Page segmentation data
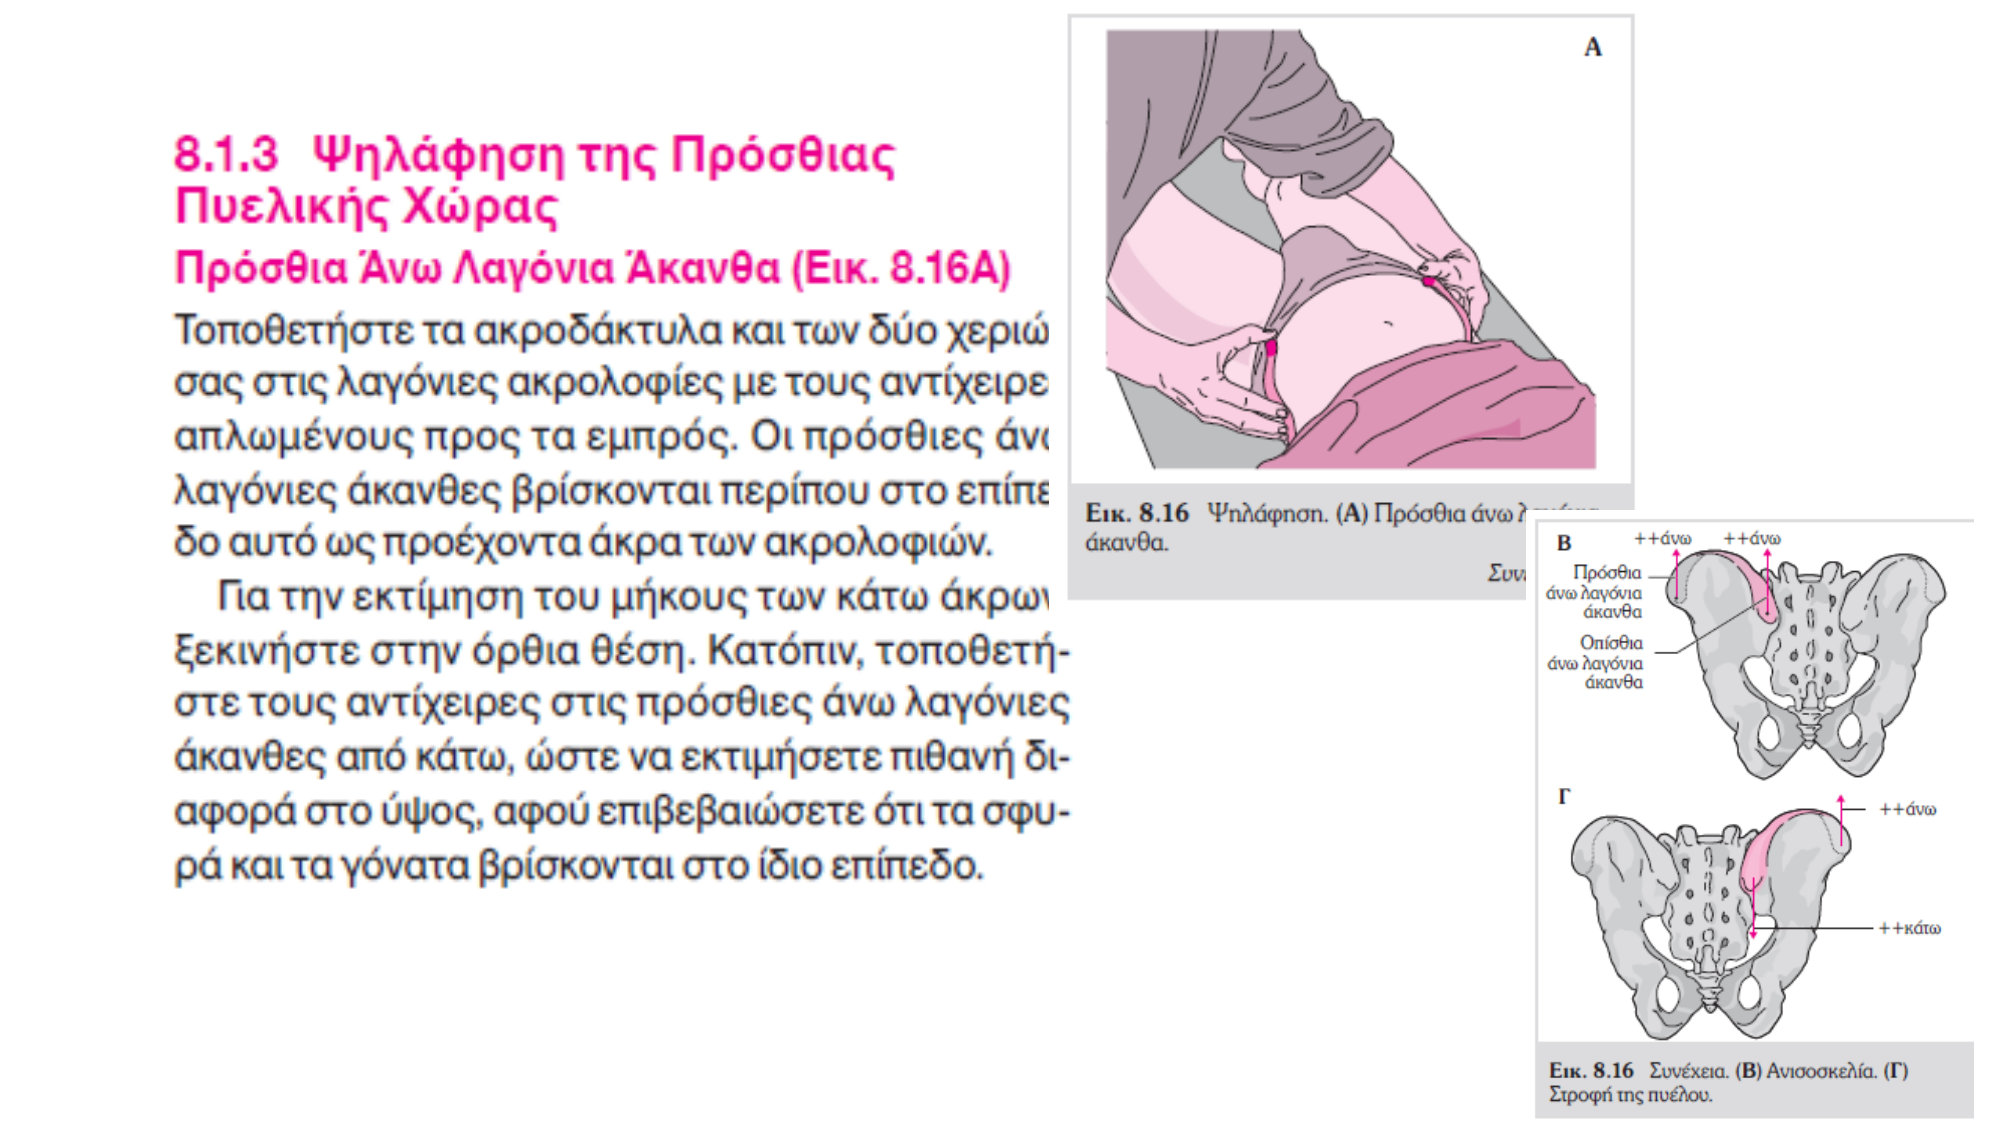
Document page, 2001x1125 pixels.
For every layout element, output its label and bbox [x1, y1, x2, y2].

list [137, 118, 1094, 919]
picture [1049, 0, 1974, 1125]
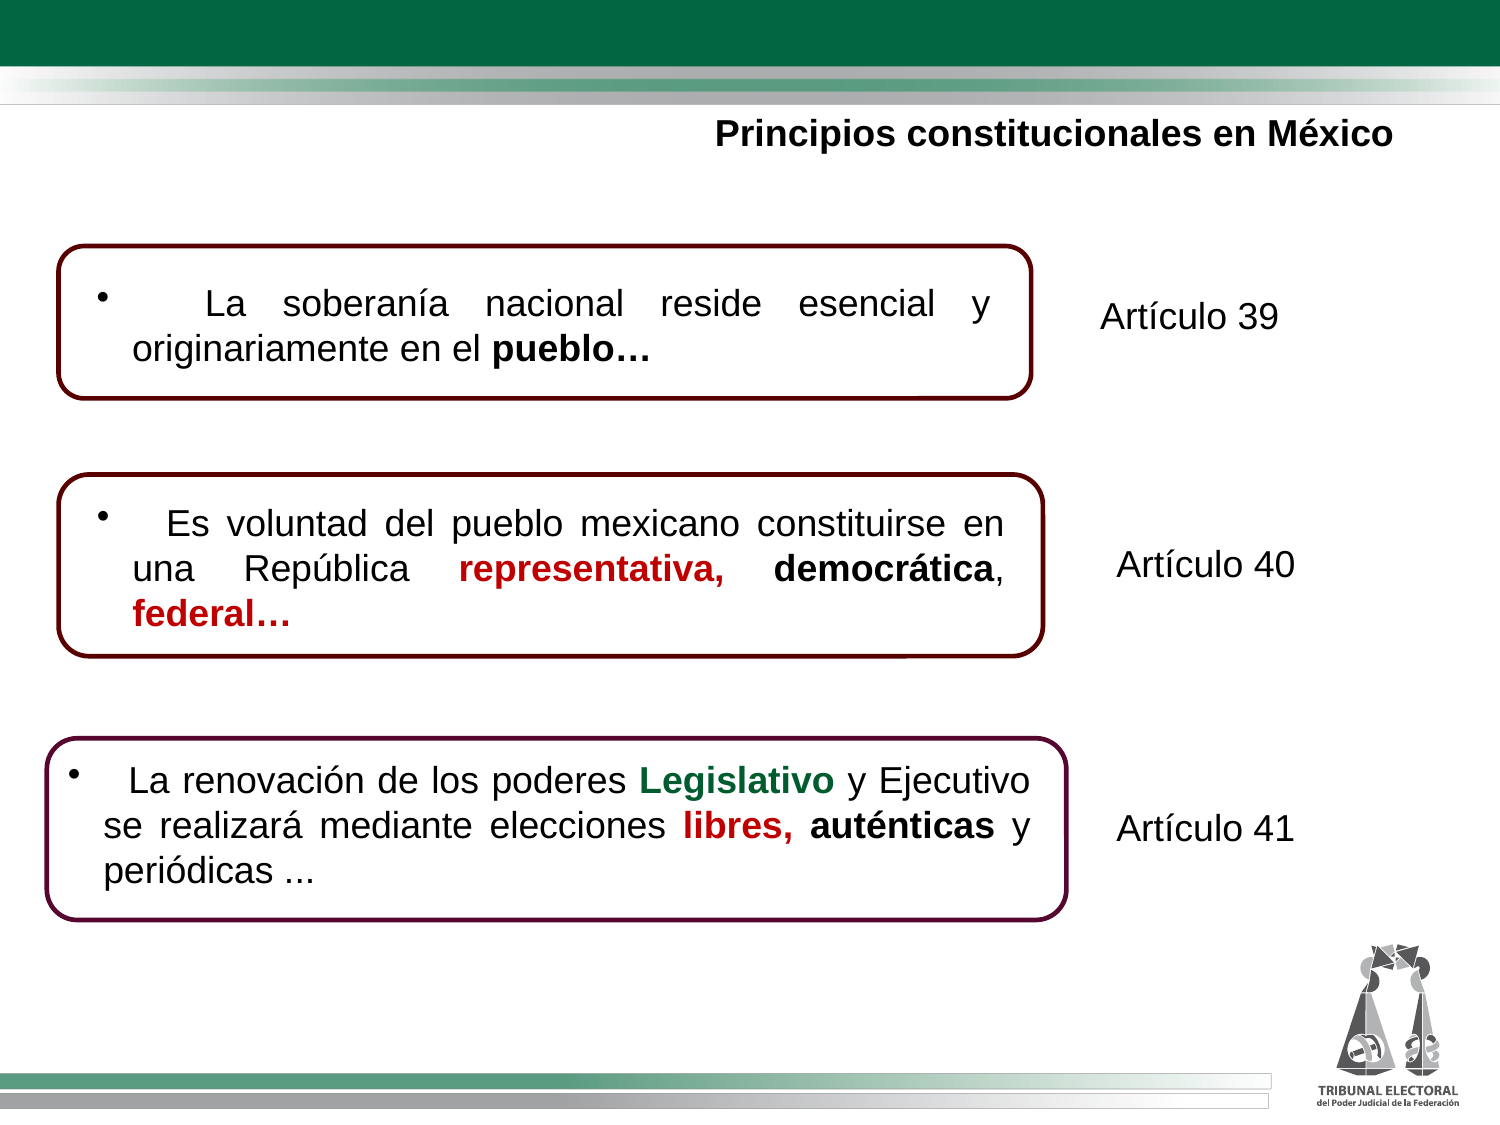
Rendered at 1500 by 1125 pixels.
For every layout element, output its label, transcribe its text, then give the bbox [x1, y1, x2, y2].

text_box Artículo 39 [1082, 281, 1336, 348]
text_box La renovación de los poderes Legislativo y Ejecutivo se realizará mediante elecciones libres, auténticas y periódicas ... [53, 704, 1046, 749]
text_box [46, 738, 1067, 921]
text_box Artículo 40 [1080, 532, 1481, 593]
text_box Principios constitucionales en México [679, 101, 1500, 162]
text_box [58, 474, 1043, 657]
text_box Artículo 41 [1101, 796, 1500, 857]
text_box [58, 246, 1032, 399]
text_box [62, 388, 963, 453]
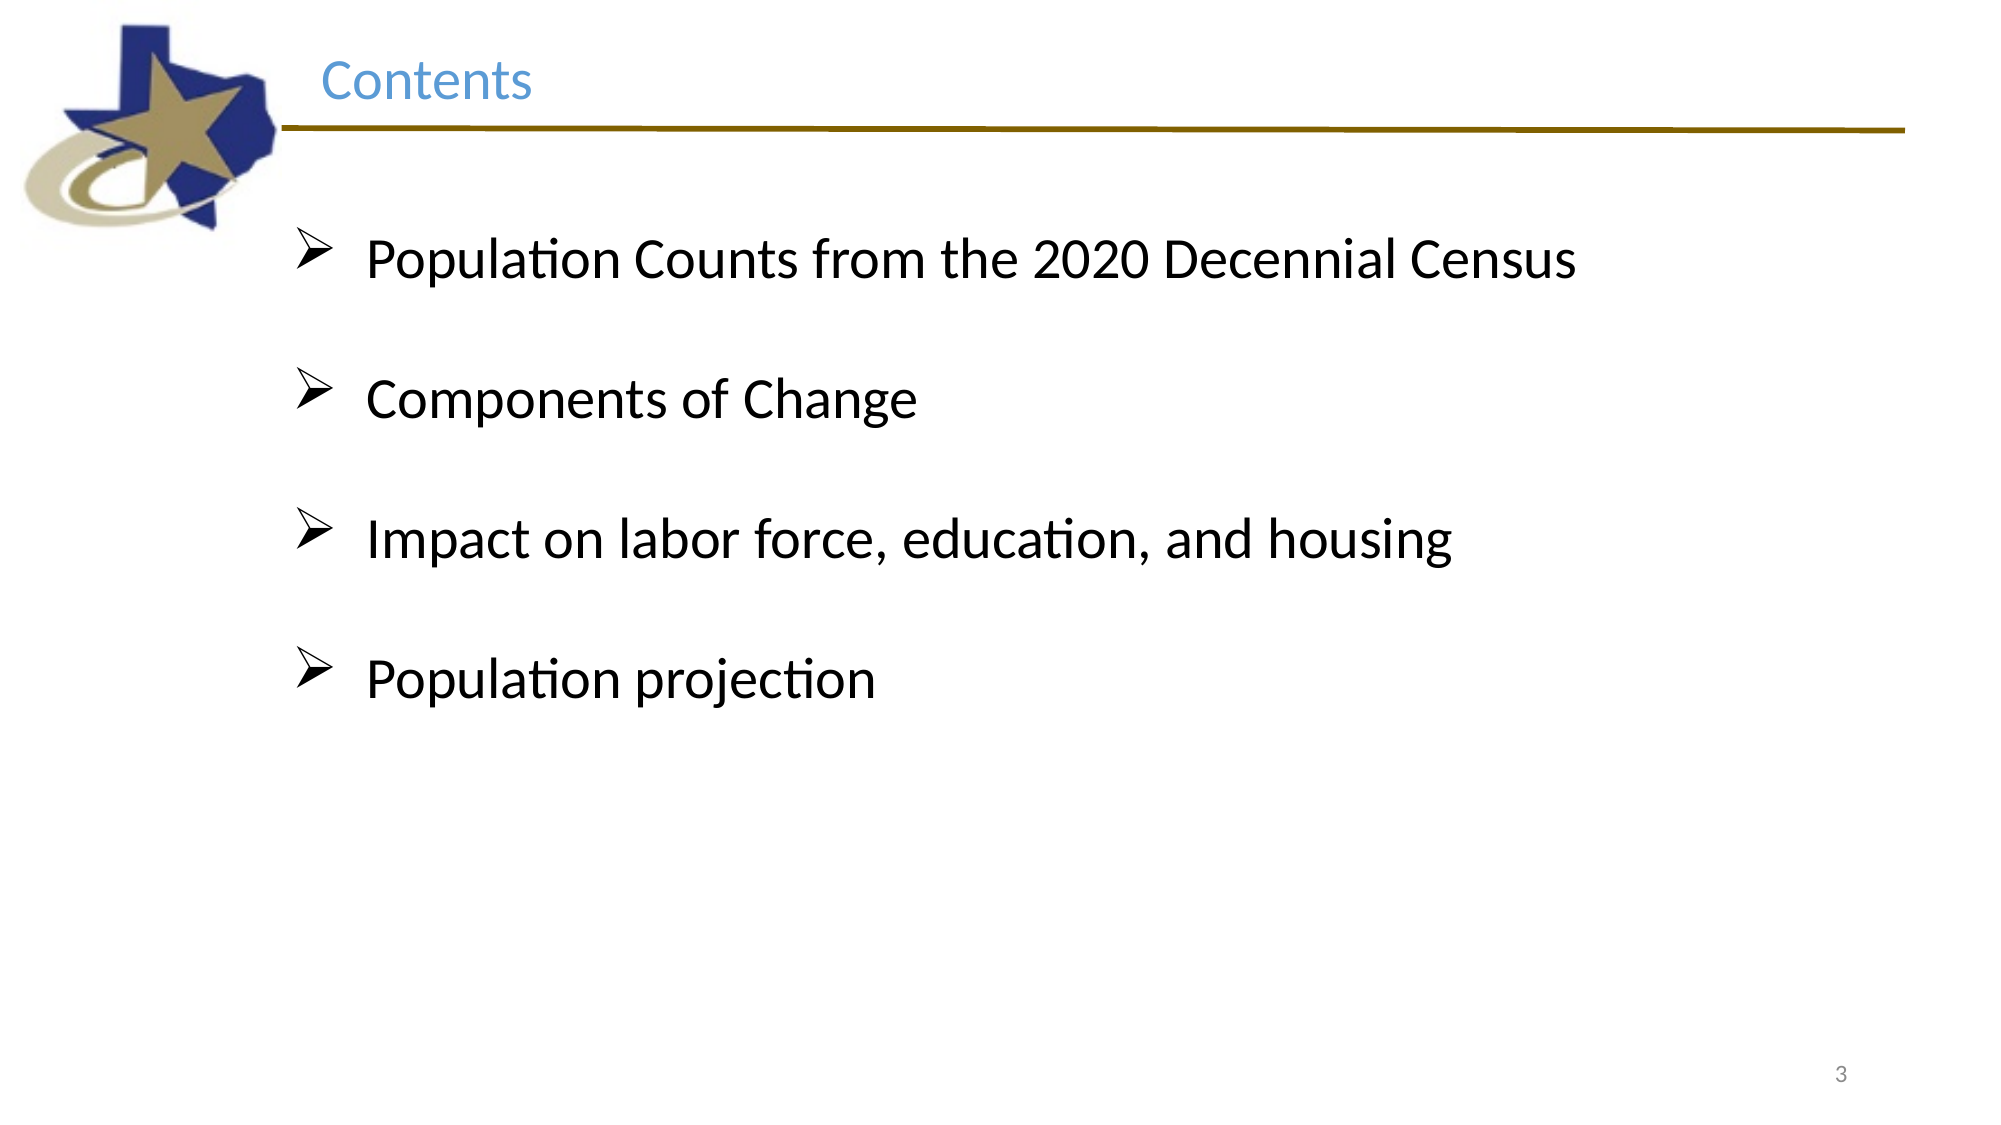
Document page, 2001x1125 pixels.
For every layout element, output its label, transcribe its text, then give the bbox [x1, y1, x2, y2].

EXERCISE PROMPT | Leaving the pictures aside, repeat the data above exactly.

FINISHED TASK |
Document page, 2001x1125 pixels.
For every layout element, output its label and bbox [x1, y1, x2, y2].

list [137, 118, 1094, 919]
picture [1049, 0, 1974, 1125]
Rendered at 1500 by 1125 pixels.
For every layout element, output its label, transcribe its text, then give the bbox [x1, y1, x2, y2].

text_box Artículo 39 [1082, 281, 1336, 348]
text_box La renovación de los poderes Legislativo y Ejecutivo se realizará mediante elecciones libres, auténticas y periódicas ... [53, 704, 1046, 749]
text_box [46, 738, 1067, 921]
text_box Artículo 40 [1080, 532, 1481, 593]
text_box Principios constitucionales en México [679, 101, 1500, 162]
text_box [58, 474, 1043, 657]
text_box Artículo 41 [1101, 796, 1500, 857]
text_box [58, 246, 1032, 399]
text_box [62, 388, 963, 453]
Document page, 2001x1125 pixels.
For every layout element, output its label, transcribe its text, then give the bbox [x1, y1, x2, y2].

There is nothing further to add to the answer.